They comprise :1. Autobiographical Memoirs. 2. Letters, mostly addressed to the late Sir James Fellowes.
3. Fugitive pieces of her composition, most of which have never appeared in print.
4. Manuscript notes by her on Wraxall's Memoirs, and on her own published works, namely: “ Anecdotes of the late Samuel Johnson, LL.D., during the last twenty years of his life," one volume, 1786 ; “ Letters to and from the late Samuel Johnson, LL. D., &c.,” in two volumes, 1788 ; “Observations and Reflections made in the course of a Journey through France, Italy, and Germany,” in two volumes, 1789 ; “ Retrospection ; or, Review of the most striking and important Events, Characters, Situations, and their Consequences which the last Eighteen Hundred Years have presented to the View of Mankind,” in two volumes, quarto, 1801.
The “Autobiographical Memoirs," and the annotated books, were given by her to the late Sir James Fellowes, of Adbury House, Hants, M. D., F. R. S., to whom the letters were addressed. He and the late Sir John Piozzi Salusbury were her executors, and the present publication takes place in pursuance of an agreement with their personal representatives, the Rev. G. A. Salusbury, Rector of Westbury, Salop, and Captain J. Butler Fellowes.
Valuable additions to the original stock of materials have reached me since the announcement of the work. The Rev. Dr. Wellesley, the Principal of New Inn Hall, has kindly placed at my disposal his copy of Boswell's “Life of Johnson,” (edition of 1816), plentifully sprinkled with marginal notes by Mrs. Piozzi. The Rev. Samuel Lysons, of Hempsted Court, Gloucester, has liberally allowed me the free use of his valuable collection of books and manuscripts, including numerous letters from Mrs. Piozzi to his father and uncle, the Rev. Daniel Lysons and Mr. Samuel Lysons, the friend and correspondent of Johnson ; and I shall have many more obligations to acknowledge as I proceed.

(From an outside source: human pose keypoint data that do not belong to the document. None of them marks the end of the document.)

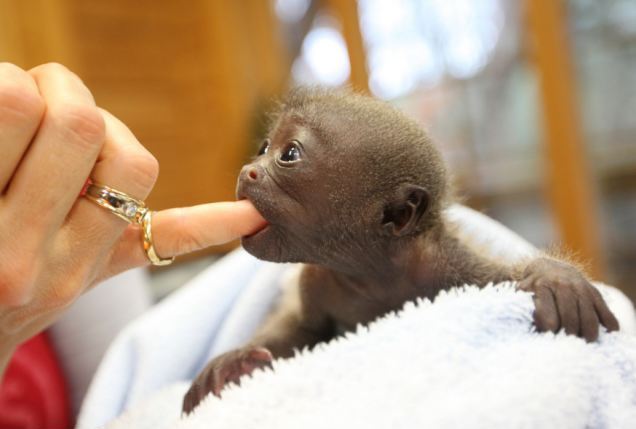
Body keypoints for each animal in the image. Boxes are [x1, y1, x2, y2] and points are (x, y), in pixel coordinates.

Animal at [181, 88, 620, 414]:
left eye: (289, 154)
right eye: (263, 146)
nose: (248, 171)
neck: (373, 271)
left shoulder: (445, 261)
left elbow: (499, 278)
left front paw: (555, 277)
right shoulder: (315, 281)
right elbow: (303, 331)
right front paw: (235, 362)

From 1776 to 1809 Mrs. Piozzi kept a copious diary and note-book, called “ Thraliana.” Johnson thus alludes to it in a letter of September 6th, 1777: “As you have little to do, I suppose you are pretty diligent at the “Thraliana;' and a very curious collection posterity will find it. Do not remit the practice of writing down occurrences as they arise, of whatever kind, and be very punctual in annexing the dates. Chronology, you know, is the eye of history. Do not omit painful casualties or unpleasing passages ; they make the variegation of existence; and there are many passages of which I will not promise, with Æneas, et hæc olim meminisse juvabit.” “ Thraliana," which at one time she thought of burning, is now in the possession of Mr. Salusbury, who deems it of too private and delicate a character to be submitted to strangers, but has kindly supplied me with some curious passages and much valuable information extracted from it.
Unless Mrs. Piozzi's character and social position are freshly remembered, her reminiscences and literary remains will lose much of their interest and utility. It has, therefore, been thought advisable to recapitulate, by way of introduction, what has been ascertained from other sources concerning her : especially during her intimacy with Johnson, which lasted nearly twenty years, and exercised a marked influence on his tone of mind.

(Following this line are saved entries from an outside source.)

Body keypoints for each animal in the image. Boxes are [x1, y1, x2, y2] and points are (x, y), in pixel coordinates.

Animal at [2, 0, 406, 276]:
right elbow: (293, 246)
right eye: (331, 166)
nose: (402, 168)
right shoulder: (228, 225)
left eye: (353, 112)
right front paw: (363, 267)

“This year (1765),” says Boswell, “was distinguished by his (Johnson) being introduced into the family of Mr. Thrale, one of the most eminent brewers in England, and member of Parliament for the borough of Southwark.

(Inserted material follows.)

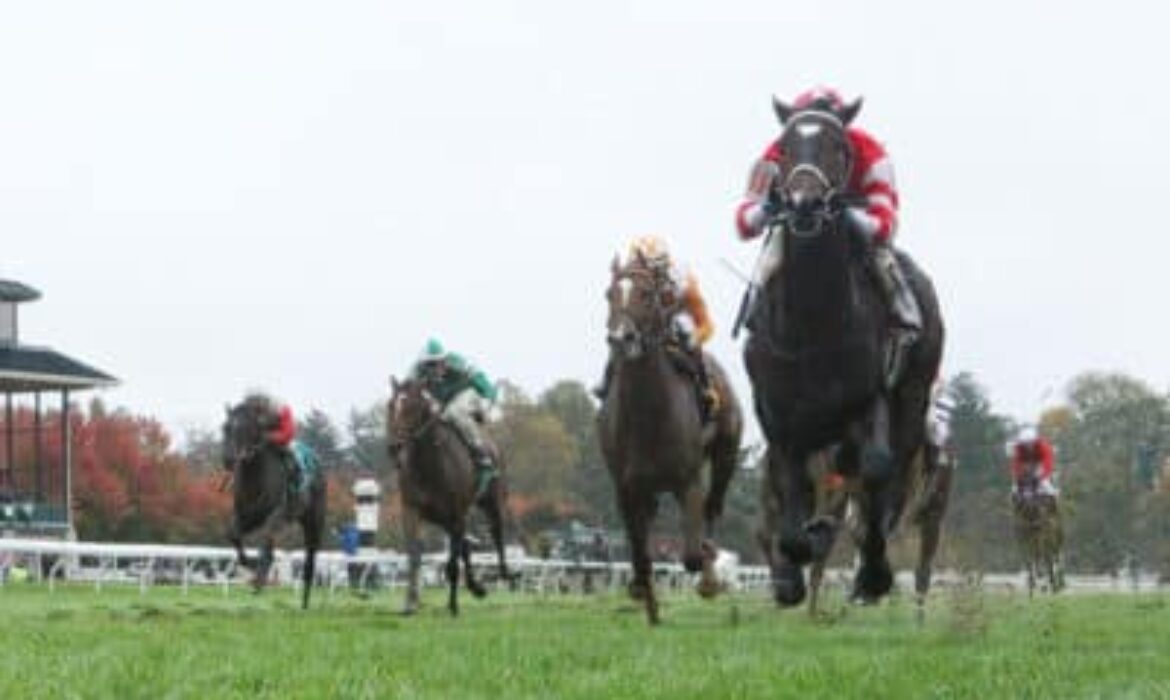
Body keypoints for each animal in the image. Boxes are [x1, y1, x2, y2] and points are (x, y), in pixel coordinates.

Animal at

Johnson used to give this account of the rise of Mr. Thrale's father : “He worked at six shillings a week for twenty years in the great brewery, which afterwards was his own. The proprietor of it had an only daughter, who was married to a nobleman. It was not fit that a peer should continue the business. On the old man's death, therefore, the brewery was to be sold. To find a purchaser for so large a property was a difficult matter; and, after some time, it was suggested, that it would be advisable to treat with Thrale, a sensible, active, honest man, who had been employed in the house, and to transfer the whole to him for thirty thousand pounds, security being taken upon the property. This was accordingly settled. In eleven years Thrale paid the purchasemoney. He acquired a large fortune, and lived to be a member of Parliament for Southwark. But what was most remarkable was the liberality with which he used his riches. He gave his son and daughters the best education. The esteem which his good conduct procured him from the nobleman who had married his master's daughter, made him be treated with much attention ; and his son, both at school and at the University of Oxford, associated with young men of the first rank. His allowance from his father, after he left college, was splendid ; not less than a thousand a year.
This, in a man who had risen as old Thrale did, was a very extraordinary instance of generosity. He used to say, “If this young dog does not find so much after I am gone as he expects, let him remember that he has had a great deal in my own time.' "
What is here stated regarding Thrale's origin, on the alleged authority of Johnson, is incorrect. The elder Thrale was the nephew of Halsey, the proprietor of the brewery, whose daughter was married to a nobleman (Lord Cobham), and he naturally nourished hopes of being his uncle's successor.
In the Abbey Church of St. Albans there is a monument to some members of the Thrale family who died between 1676 and 1704, adorned with a shield of arms and a crest on a ducal coronet. Mrs. Thrale's marginal note on Boswell's account of her husband's family is curious and characteristic:
“ Edmund Halsey was son to a miller at St. Albans, with whom he quarrelled, like Ralph in the “Maid of the Mill, and ran away to London with a very few shillings in his pocket. He was eminently handsome, and old Child, of the Anchor Brewhouse, Southwark, took him in as what we call a broomstick clerk, to sweep the yard, &c. Edmund Halsey behaved so well he was soon preferred to be a house-clerk, and then, having free access to his master's table, married his only daughter, and succeeded to the business upon Child's demise. Being now rich and prosperous, he turned his eyes homewards, where he learned that sister Sukey had married a hard-working man at Offey in Hertfordshire, and had many children. He sent for one of them to London (my Mr. Thrale's father); said he would make a man of him, and did so, but made him work very hard, and treated him very roughly, Halsey being more proud than tender, and his only child, a daughter, married to Lord Cobham.
“Old Thrale, however, as these fine writers call him, - then a young fellow, and, like his uncle, eminent for personal beauty,
– made himself so useful to Mr. Halsey that the weight of the business fell entirely on him; and while Edmund was canvassing the borough and visiting the viscountess, Ralph Thrale was getting money both for himself and his principal, who, envious of his success with a wench they both liked, but who preferred the young man to the old one, died, leaving him never a guinea, and he bought the brewhouse of Lord and Lady Cobham, making an excellent bargain, with the money he had saved.”